Human inventiveness is so much more than this. The assistance delivered by this government and this minister and coordinated by the Australian Centre for Renewable Energy open up energy options of enormous potential for this country. A vast variety might be explored and some developed up to commercial scale. We have scientists developing algae for the extraction of oil for biofuel at the South Australian Research and Development Institute located at West Beach, right in the middle of the electorate of Hindmarsh. A little over a week ago they officially opened their bioreactor, a plant to grow the algae they have painstakingly selected from thousands of alternatives for its high oil content. The bioreactor will help them develop their technology to the point of the construction of a demonstration plant in Adelaide’s western region in my electorate. This is one area in which people are working, inventing and creating—using, in this case, little more than seawater and sunlight over unproductive land for the sustainable production of oil for fuel.

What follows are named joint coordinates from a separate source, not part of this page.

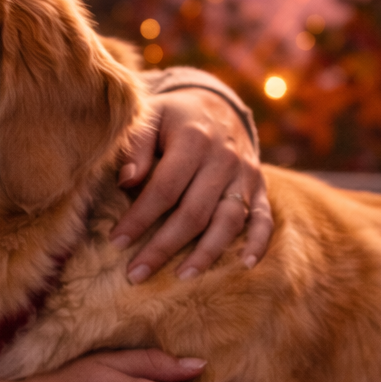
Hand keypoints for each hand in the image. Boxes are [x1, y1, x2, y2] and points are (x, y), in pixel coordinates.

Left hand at [111, 87, 272, 282]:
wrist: (216, 105)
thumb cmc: (172, 119)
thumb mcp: (149, 119)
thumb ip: (136, 147)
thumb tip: (126, 181)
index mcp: (194, 139)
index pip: (165, 188)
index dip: (140, 218)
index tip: (116, 242)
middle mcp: (224, 158)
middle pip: (194, 212)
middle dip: (163, 246)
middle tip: (136, 274)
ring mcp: (246, 174)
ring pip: (229, 220)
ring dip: (206, 252)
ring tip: (182, 276)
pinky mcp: (260, 187)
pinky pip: (264, 218)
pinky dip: (257, 242)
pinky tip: (244, 265)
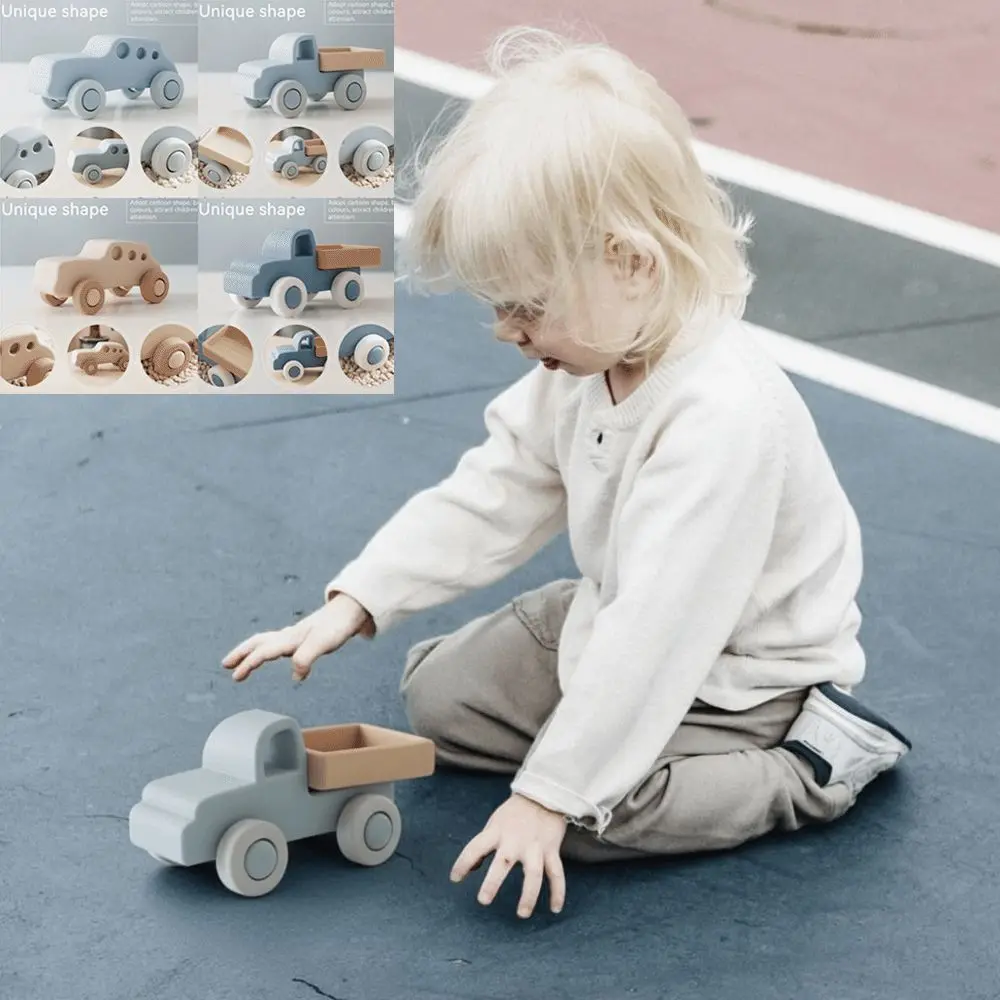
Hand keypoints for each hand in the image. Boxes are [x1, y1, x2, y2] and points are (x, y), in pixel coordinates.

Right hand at [222, 593, 372, 681]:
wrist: (352, 609)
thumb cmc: (338, 626)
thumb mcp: (323, 643)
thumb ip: (306, 658)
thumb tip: (295, 677)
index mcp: (290, 638)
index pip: (264, 651)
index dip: (249, 663)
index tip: (236, 676)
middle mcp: (289, 635)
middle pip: (258, 642)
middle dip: (241, 653)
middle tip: (225, 665)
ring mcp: (296, 634)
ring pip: (266, 641)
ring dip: (251, 650)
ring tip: (240, 660)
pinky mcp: (304, 635)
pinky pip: (278, 642)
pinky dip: (268, 648)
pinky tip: (274, 652)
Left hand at [451, 793, 567, 917]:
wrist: (543, 794)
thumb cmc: (514, 813)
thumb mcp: (494, 824)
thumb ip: (483, 846)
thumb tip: (471, 869)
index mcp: (497, 831)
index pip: (475, 848)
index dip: (462, 863)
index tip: (455, 879)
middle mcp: (515, 840)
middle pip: (503, 862)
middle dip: (493, 882)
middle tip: (483, 900)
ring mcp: (535, 846)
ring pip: (534, 873)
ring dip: (529, 895)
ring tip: (522, 914)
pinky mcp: (551, 849)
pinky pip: (556, 873)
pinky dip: (557, 891)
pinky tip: (555, 909)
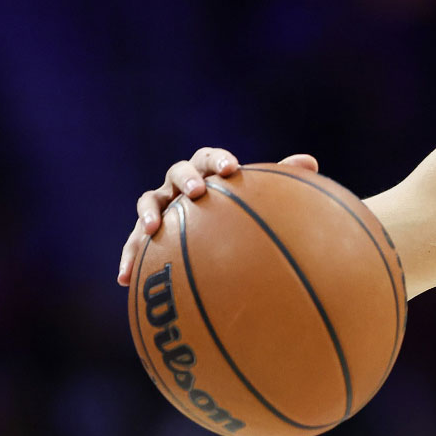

The benefits of projects such as this to my electorate, to South Australia and to Australia as a nation and beyond are potentially enormous. Natural resources such as our ocean and sunlight; our interior, which contains huge hot rock resources; our latitude; and our exposure to wind and currents are the things with which we are blessed, things that offer us so much potential in this area. I want to commend the people exploring these options and doing the research and the pilot projects—the scientists, the engineers, the start-ups, the investors—who collectively paint a picture of a dynamic and exciting future for all of us now and into the next period of human development. I commend the bill, its purpose and objects, to the House.